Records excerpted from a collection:
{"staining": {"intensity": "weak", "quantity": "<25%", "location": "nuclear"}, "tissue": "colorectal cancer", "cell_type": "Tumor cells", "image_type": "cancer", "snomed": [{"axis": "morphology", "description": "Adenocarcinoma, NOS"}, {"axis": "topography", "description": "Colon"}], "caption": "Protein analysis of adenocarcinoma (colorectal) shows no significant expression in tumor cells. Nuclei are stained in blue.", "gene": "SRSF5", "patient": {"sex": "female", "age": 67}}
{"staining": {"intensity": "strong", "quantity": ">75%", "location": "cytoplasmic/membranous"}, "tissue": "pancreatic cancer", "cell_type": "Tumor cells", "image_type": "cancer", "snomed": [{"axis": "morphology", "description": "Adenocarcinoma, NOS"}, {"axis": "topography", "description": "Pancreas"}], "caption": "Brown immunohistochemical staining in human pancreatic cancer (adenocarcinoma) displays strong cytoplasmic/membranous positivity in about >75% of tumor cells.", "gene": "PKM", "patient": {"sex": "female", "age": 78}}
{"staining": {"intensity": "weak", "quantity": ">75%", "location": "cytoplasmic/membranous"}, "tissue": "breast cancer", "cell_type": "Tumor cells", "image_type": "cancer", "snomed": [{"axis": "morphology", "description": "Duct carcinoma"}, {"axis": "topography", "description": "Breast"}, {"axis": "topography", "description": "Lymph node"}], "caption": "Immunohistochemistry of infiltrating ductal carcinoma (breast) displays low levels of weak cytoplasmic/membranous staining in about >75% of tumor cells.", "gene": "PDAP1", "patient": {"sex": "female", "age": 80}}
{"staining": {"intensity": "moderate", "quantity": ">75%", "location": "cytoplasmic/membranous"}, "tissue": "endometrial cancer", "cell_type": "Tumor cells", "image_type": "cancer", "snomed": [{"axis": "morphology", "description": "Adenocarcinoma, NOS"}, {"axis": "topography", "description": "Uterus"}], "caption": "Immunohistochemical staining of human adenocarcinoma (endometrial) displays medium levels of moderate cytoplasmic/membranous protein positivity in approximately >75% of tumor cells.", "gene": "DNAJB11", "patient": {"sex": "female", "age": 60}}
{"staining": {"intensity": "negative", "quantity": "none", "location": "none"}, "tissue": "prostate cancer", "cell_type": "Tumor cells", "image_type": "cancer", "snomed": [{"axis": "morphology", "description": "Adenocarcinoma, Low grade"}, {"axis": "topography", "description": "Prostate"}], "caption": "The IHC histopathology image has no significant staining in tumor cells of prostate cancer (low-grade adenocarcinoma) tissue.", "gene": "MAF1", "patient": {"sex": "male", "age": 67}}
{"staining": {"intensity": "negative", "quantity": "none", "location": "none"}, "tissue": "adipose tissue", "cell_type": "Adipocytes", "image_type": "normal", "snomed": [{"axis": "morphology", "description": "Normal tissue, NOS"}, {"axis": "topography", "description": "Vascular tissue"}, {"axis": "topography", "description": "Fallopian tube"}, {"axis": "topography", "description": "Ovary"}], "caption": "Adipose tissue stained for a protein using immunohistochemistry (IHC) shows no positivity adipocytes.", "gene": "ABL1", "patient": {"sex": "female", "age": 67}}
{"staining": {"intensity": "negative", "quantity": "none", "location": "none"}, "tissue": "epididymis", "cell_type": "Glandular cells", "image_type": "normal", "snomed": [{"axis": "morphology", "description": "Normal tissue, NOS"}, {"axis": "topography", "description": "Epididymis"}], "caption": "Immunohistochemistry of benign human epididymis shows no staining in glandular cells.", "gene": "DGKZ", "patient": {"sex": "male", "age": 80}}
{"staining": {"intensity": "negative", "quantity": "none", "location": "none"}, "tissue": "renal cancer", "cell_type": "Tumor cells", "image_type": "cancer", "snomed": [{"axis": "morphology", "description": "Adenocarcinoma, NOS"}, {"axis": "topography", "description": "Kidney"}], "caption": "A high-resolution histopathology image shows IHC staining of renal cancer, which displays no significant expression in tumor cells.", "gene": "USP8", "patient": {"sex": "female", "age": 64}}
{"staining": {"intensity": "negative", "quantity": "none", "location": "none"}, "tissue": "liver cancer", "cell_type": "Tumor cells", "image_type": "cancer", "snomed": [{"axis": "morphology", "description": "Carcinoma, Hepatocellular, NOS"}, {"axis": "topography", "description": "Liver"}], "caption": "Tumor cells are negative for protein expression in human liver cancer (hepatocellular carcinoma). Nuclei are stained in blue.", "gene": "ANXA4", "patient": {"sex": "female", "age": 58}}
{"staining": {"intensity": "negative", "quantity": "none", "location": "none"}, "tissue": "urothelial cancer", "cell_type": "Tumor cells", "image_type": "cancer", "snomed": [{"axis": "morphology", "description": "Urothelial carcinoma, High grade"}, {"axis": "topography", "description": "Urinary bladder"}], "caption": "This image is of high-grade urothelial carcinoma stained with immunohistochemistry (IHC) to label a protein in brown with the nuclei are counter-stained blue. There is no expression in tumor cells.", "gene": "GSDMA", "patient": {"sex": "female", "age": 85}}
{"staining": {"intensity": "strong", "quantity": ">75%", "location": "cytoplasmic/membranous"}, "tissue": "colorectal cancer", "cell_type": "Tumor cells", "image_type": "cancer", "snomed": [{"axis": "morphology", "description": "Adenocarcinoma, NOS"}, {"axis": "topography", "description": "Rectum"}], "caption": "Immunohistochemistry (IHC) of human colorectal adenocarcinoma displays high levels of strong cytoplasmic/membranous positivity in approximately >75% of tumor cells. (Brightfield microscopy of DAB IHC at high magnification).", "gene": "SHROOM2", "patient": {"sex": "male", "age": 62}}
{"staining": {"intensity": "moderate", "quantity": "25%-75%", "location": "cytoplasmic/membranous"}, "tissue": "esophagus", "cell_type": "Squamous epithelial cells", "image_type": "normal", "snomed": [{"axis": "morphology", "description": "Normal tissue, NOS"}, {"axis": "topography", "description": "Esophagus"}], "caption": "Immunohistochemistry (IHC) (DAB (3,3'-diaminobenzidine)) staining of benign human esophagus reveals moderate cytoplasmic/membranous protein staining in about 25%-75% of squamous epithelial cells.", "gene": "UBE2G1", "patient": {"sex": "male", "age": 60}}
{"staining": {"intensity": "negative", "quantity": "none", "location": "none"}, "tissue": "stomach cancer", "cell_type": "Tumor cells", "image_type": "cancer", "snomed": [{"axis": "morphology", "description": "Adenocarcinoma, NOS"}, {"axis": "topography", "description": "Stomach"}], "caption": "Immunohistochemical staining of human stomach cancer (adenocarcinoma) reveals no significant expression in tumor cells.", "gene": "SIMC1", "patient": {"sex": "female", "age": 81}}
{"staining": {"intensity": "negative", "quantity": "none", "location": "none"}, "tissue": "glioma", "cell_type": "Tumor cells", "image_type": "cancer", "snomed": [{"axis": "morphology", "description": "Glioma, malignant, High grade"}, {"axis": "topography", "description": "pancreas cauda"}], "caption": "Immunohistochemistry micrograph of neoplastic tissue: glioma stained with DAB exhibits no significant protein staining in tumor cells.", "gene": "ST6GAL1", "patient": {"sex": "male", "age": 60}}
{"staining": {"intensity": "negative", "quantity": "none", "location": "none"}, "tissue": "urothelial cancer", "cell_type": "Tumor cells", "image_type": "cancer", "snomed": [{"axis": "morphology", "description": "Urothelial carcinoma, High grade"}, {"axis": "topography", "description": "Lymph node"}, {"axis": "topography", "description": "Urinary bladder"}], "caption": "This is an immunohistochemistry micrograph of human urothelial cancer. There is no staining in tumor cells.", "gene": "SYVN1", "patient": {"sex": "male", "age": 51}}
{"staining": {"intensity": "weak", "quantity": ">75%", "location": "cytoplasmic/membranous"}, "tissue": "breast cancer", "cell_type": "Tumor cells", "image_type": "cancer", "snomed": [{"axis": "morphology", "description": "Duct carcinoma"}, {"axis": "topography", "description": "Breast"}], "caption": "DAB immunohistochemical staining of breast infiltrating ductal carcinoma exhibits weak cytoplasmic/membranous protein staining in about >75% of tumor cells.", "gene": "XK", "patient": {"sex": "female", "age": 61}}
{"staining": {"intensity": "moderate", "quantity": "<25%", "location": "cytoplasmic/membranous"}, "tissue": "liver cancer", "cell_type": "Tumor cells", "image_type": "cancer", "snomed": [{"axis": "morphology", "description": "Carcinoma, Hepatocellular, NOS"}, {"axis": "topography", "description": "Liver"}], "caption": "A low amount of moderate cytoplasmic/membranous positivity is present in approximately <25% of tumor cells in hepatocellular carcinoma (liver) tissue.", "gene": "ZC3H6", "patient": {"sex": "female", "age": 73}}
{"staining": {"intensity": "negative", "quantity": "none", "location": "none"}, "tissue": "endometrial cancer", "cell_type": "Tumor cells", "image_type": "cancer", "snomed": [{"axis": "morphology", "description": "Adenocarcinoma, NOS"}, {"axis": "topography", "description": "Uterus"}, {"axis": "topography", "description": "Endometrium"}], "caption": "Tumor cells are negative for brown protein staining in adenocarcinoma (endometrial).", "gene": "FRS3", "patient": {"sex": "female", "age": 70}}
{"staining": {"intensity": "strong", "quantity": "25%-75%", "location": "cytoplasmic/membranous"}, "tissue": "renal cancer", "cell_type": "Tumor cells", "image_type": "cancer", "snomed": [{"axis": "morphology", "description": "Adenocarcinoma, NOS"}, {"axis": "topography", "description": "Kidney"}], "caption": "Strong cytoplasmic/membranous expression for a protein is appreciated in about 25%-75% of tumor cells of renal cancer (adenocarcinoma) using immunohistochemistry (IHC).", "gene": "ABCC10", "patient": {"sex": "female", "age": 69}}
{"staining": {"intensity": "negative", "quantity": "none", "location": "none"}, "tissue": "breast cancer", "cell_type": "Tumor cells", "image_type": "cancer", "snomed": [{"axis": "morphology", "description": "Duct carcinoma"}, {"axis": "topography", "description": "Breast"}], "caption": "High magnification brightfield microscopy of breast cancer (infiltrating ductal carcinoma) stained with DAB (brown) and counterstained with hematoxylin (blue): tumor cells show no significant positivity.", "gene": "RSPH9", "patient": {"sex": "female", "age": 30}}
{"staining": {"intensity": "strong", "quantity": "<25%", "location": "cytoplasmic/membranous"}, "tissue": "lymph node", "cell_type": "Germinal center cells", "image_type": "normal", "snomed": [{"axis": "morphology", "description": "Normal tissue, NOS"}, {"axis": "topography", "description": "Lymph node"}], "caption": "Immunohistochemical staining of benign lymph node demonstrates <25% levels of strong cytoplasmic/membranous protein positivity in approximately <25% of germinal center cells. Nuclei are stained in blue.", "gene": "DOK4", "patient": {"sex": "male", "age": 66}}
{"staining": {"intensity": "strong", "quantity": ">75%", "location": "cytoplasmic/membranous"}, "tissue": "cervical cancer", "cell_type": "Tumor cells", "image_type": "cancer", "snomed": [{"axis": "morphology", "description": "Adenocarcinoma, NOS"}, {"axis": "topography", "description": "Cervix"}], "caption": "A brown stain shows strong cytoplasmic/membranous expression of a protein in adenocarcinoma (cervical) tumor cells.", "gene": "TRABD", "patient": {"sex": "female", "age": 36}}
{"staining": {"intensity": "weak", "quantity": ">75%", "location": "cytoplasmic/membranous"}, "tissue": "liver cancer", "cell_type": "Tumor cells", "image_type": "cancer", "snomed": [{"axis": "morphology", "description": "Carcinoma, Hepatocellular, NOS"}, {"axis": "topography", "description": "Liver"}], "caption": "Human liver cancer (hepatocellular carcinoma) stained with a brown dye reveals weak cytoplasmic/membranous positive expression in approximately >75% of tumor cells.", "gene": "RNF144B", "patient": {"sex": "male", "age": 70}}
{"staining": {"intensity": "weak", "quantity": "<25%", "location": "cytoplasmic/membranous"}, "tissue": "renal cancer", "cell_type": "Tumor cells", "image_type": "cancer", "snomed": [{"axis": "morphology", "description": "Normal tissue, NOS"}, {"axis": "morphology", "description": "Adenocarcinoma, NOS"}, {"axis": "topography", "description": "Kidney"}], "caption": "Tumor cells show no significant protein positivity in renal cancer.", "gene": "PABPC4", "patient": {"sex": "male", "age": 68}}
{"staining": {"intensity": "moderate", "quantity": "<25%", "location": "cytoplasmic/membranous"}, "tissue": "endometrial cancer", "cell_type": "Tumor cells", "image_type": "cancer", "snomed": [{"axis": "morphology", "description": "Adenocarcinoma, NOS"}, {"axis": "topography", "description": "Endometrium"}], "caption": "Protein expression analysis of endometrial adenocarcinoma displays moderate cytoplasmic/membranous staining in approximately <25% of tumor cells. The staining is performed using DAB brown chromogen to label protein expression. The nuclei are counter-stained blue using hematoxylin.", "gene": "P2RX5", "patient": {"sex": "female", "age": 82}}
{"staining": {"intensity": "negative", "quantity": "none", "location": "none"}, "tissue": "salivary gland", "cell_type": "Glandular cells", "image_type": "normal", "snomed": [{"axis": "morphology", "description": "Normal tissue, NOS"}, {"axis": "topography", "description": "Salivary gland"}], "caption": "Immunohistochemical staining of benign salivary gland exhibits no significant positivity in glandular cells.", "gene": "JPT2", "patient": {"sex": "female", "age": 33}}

Task requirements: Look above for the line containing "benign human epididymis" and the line containing "negative for protein". Transcribe both, with the lines between them, exactly.

Solved problem:
{"staining": {"intensity": "negative", "quantity": "none", "location": "none"}, "tissue": "epididymis", "cell_type": "Glandular cells", "image_type": "normal", "snomed": [{"axis": "morphology", "description": "Normal tissue, NOS"}, {"axis": "topography", "description": "Epididymis"}], "caption": "Immunohistochemistry of benign human epididymis shows no staining in glandular cells.", "gene": "DGKZ", "patient": {"sex": "male", "age": 80}}
{"staining": {"intensity": "negative", "quantity": "none", "location": "none"}, "tissue": "renal cancer", "cell_type": "Tumor cells", "image_type": "cancer", "snomed": [{"axis": "morphology", "description": "Adenocarcinoma, NOS"}, {"axis": "topography", "description": "Kidney"}], "caption": "A high-resolution histopathology image shows IHC staining of renal cancer, which displays no significant expression in tumor cells.", "gene": "USP8", "patient": {"sex": "female", "age": 64}}
{"staining": {"intensity": "negative", "quantity": "none", "location": "none"}, "tissue": "liver cancer", "cell_type": "Tumor cells", "image_type": "cancer", "snomed": [{"axis": "morphology", "description": "Carcinoma, Hepatocellular, NOS"}, {"axis": "topography", "description": "Liver"}], "caption": "Tumor cells are negative for protein expression in human liver cancer (hepatocellular carcinoma). Nuclei are stained in blue.", "gene": "ANXA4", "patient": {"sex": "female", "age": 58}}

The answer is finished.